- Born: China
- Genres: Classical
- Occupation: Violinist
- Instrument: Violin

= Liu Yang (violinist) =

Yang Liu (刘扬 (Liú Yáng)) is a Chinese-American violinist. He has toured in North America, South America and Asia with multiple orchestras. Liu also often travels with his wife Olivia in concert tours across the United States and Asia. He is an advocate of cultural exchange via classical music, and is a founder of the Yang and Olivia Foundation and Momento Virtuosi, a chamber ensemble featuring diverse ethnicity and instrumentation.

Liu studied in Central Conservatory with Professor Yaoji Lin in Beijing and College-Conservatory of Music in Cincinnati with professor Kurt Sassmannshaus and Dorothy Delay. Liu became an American citizen in 2014.

Liu was the winner of China's 5th National Violin Competition and a prize winner of the Twelfth International Tchaikovsky Competition in Moscow.

His first performance in North America was in 2002 with the Atlanta Symphony Orchestra, performing Paganini's First Violin Concerto. This success was followed by touring engagements with the St. Louis Symphony Orchestra, conducted by Robert Spano: Cincinnati Symphony Orchestra, Cincinnati Chamber Orchestra, the Odense Symphony Orchestra, Denmark, and São Paulo Symphony, Brazil. He also completed a 5-city tour in China performing the Butterfly Concerto with the Qingdao Symphony Orchestra, as part of the China-US cultural exchange initiated by Secretary of State of the US John Kerry, and chairman of the cultural department of China, Mr. Luo.

Liu was featured in a documentary called String of heart--Yang Liu, highlighting Yang's artistic life. This production was aired on CCTV (China Central Television) throughout China, together with his autobiographical book Performing in Love, which was published in the spring of 2014.

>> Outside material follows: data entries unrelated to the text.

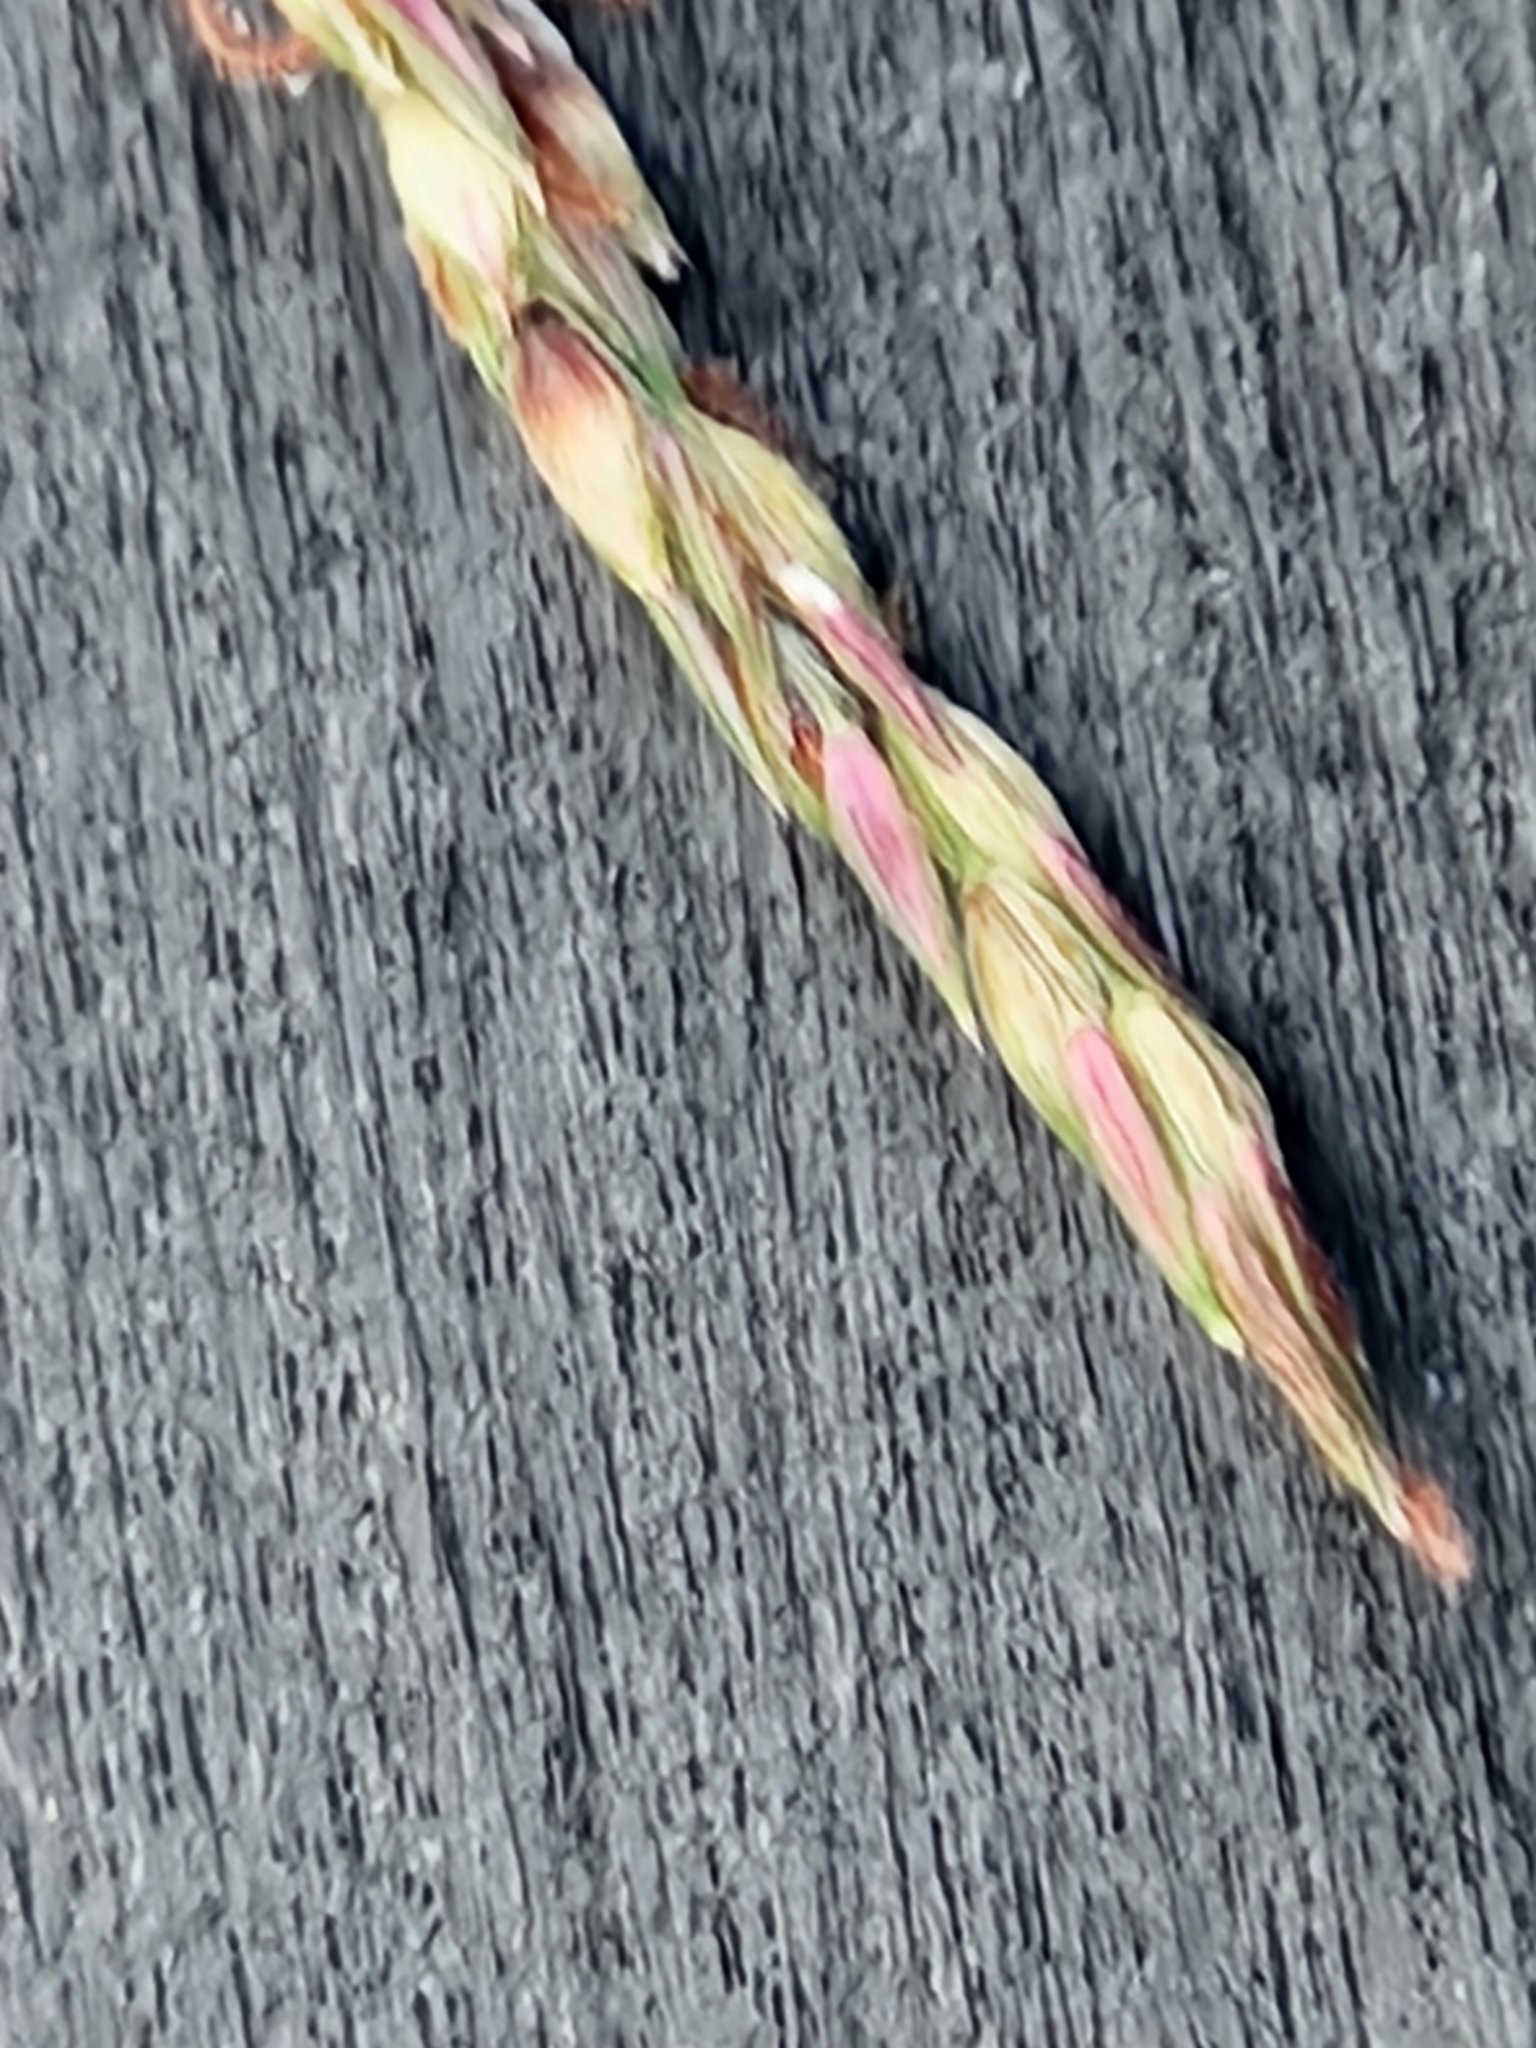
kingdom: Plantae
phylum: Tracheophyta
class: Liliopsida
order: Poales
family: Poaceae
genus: Sorghum
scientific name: Sorghum halepense
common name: Johnson-grass
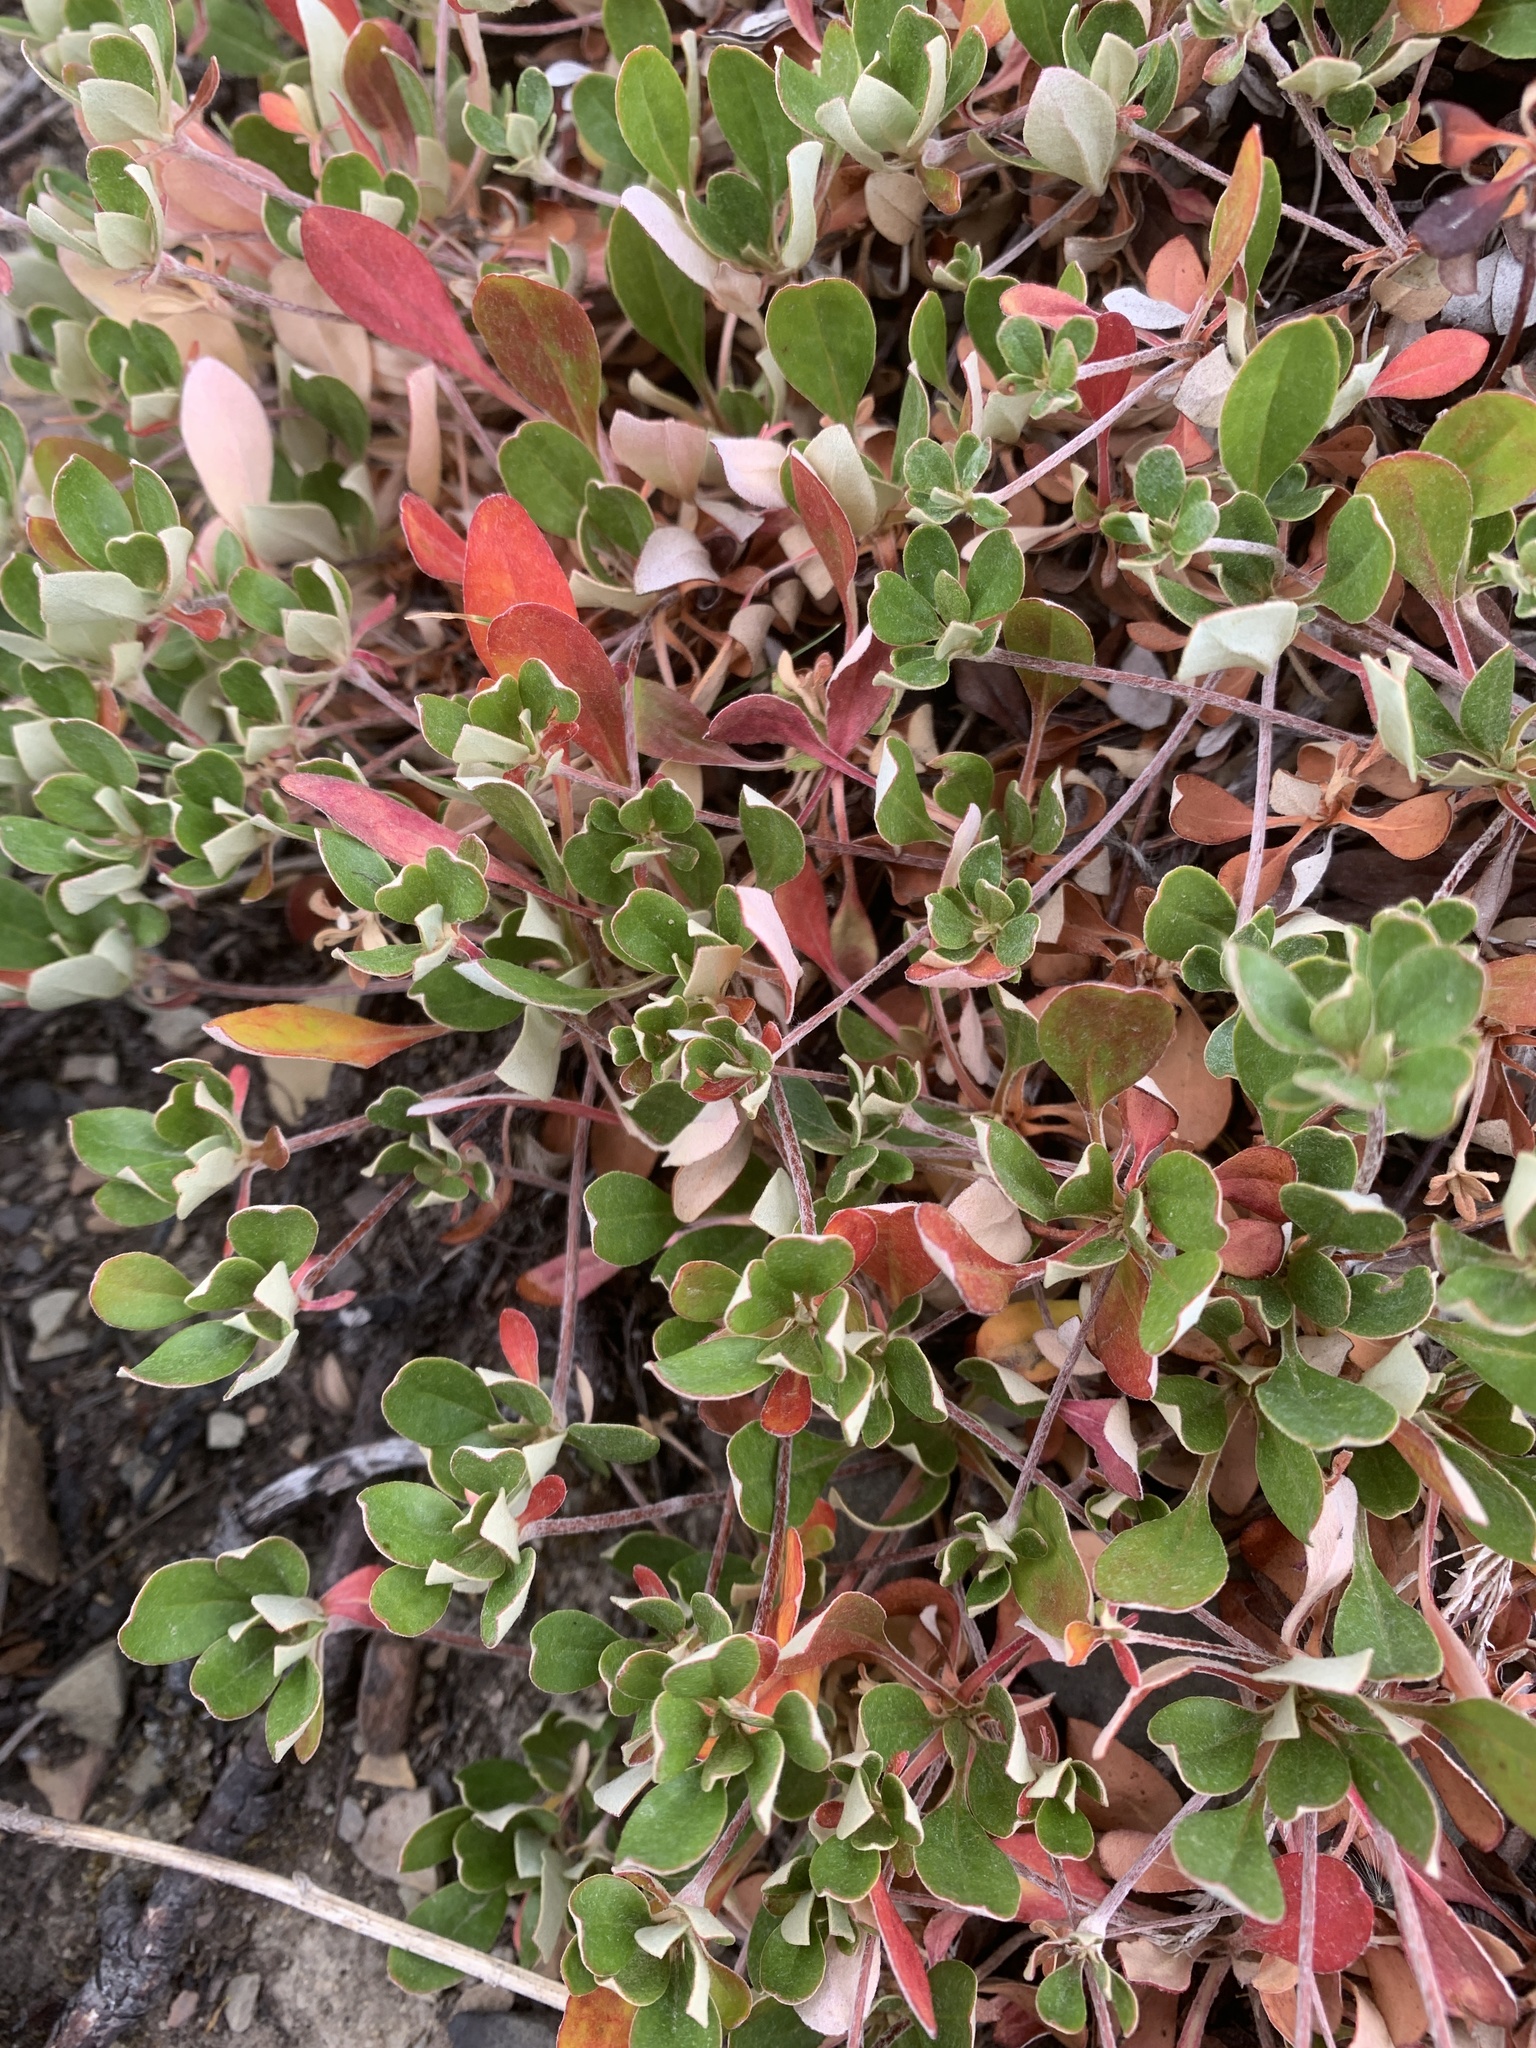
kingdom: Plantae
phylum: Tracheophyta
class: Magnoliopsida
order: Caryophyllales
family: Polygonaceae
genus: Eriogonum
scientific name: Eriogonum umbellatum
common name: Sulfur-buckwheat
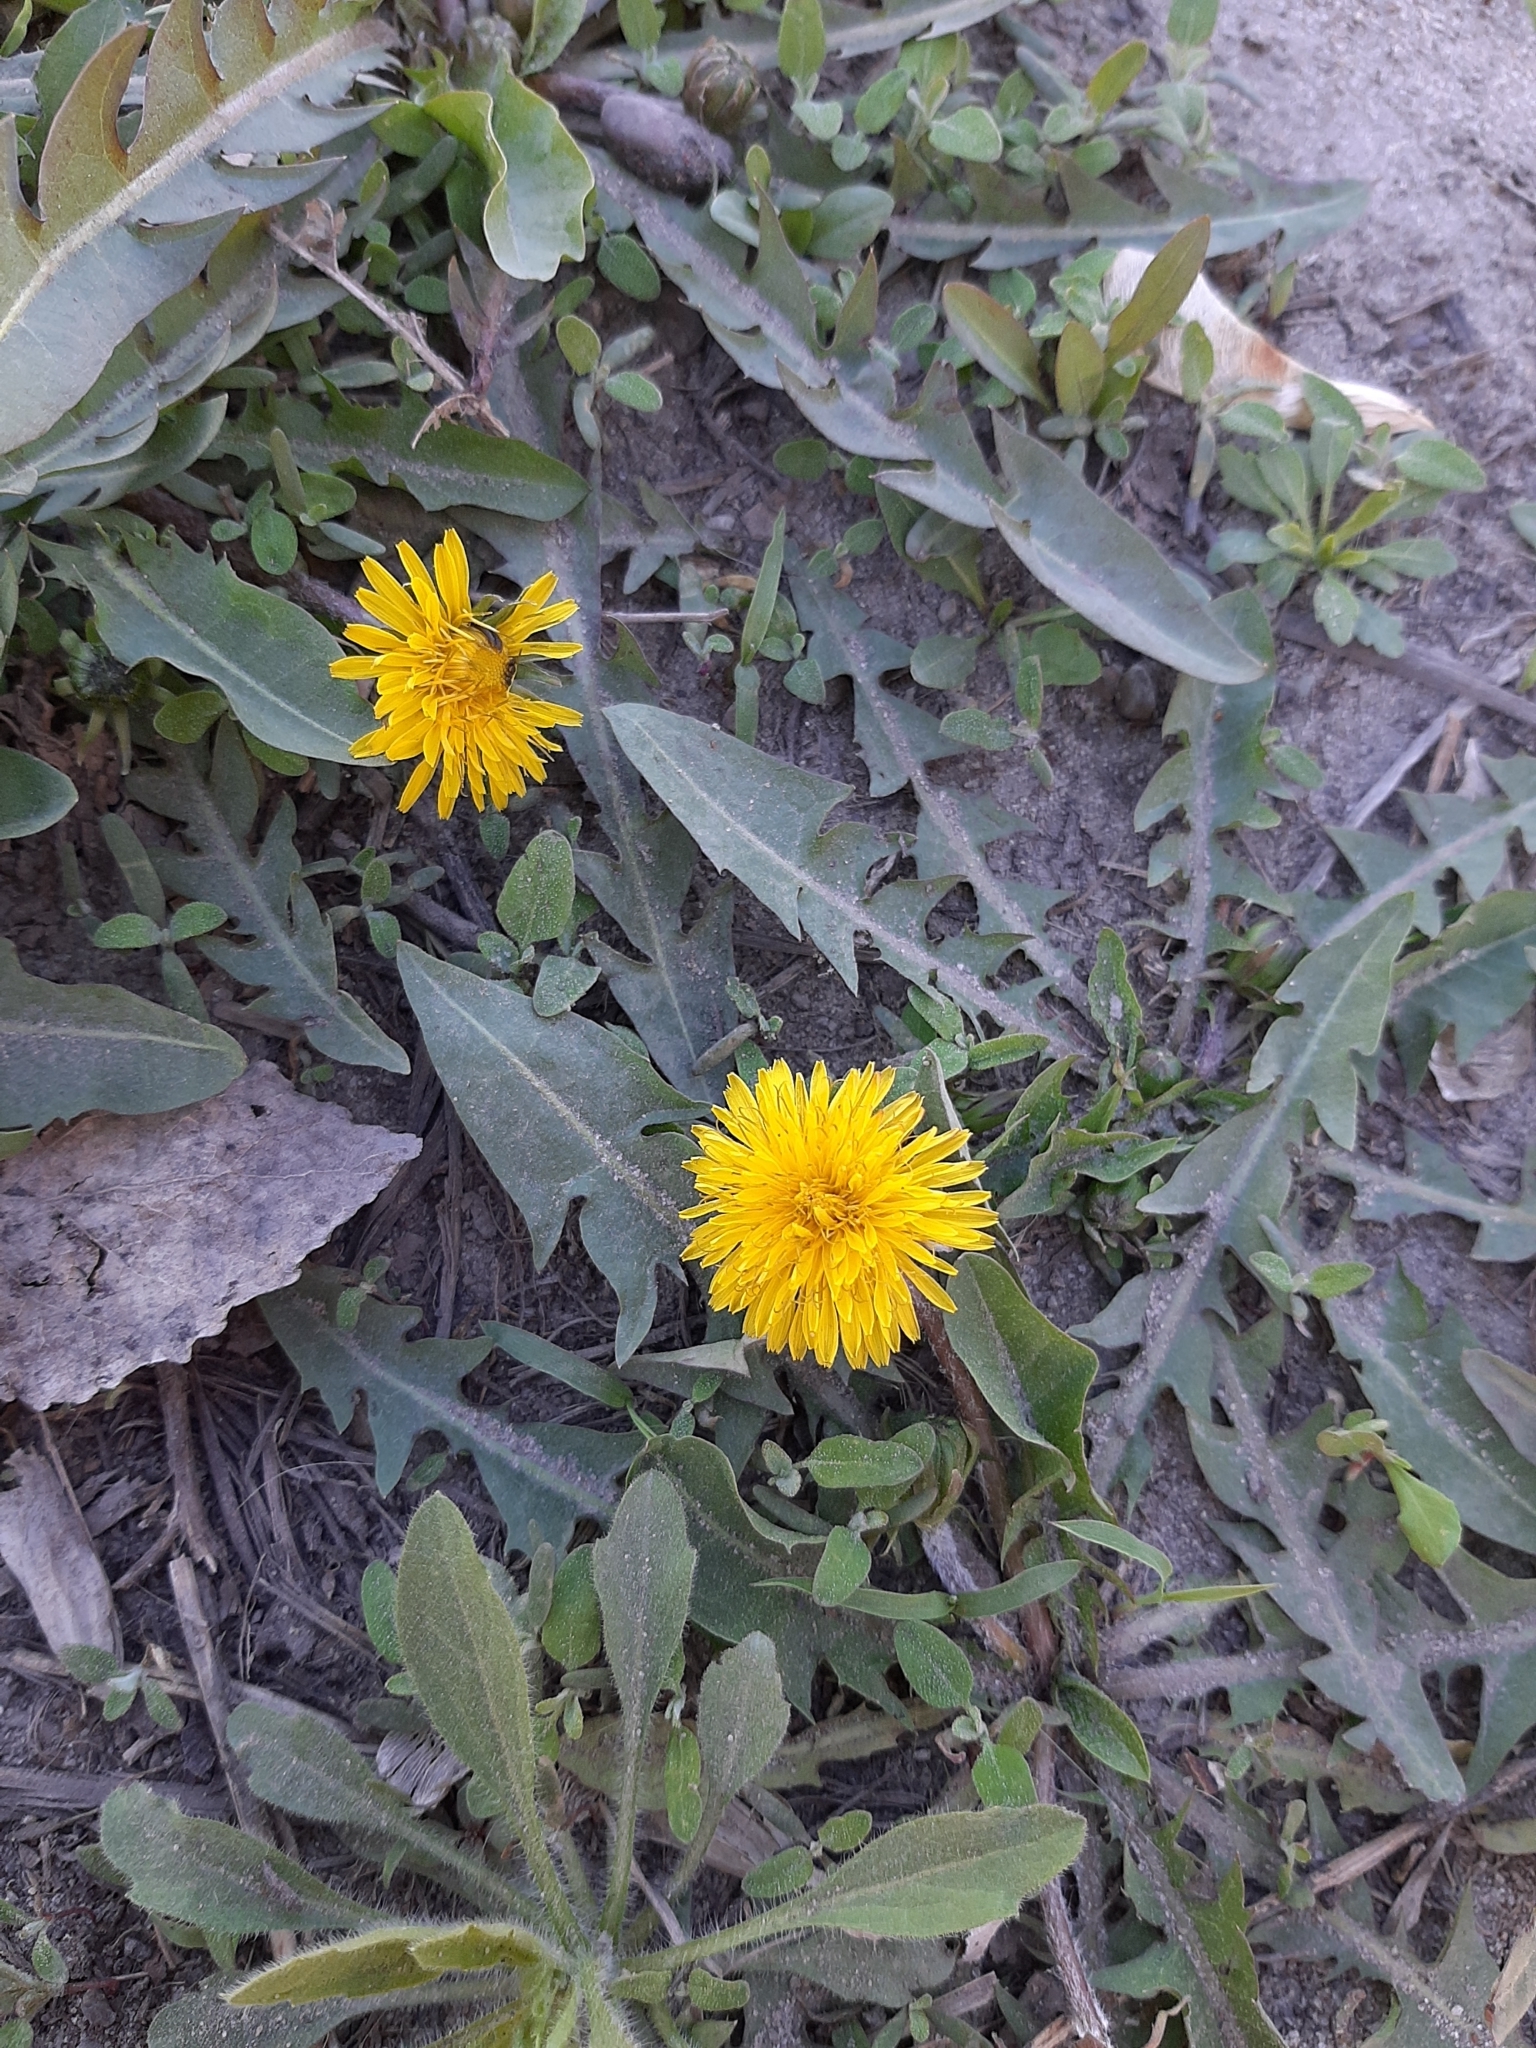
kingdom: Plantae
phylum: Tracheophyta
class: Magnoliopsida
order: Asterales
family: Asteraceae
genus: Taraxacum
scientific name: Taraxacum officinale
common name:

Liu lives in Chicago with his wife Olivia and two boys. He has performed and taught at the Great Wall Music Academy, the Aspen Music Festival, the Ravinia Festival, the Chicago classical music radio WFMT, SESC international music festival of Brazil, and gives master classes in major universities and music conservatories such as the VanderCook College of Music.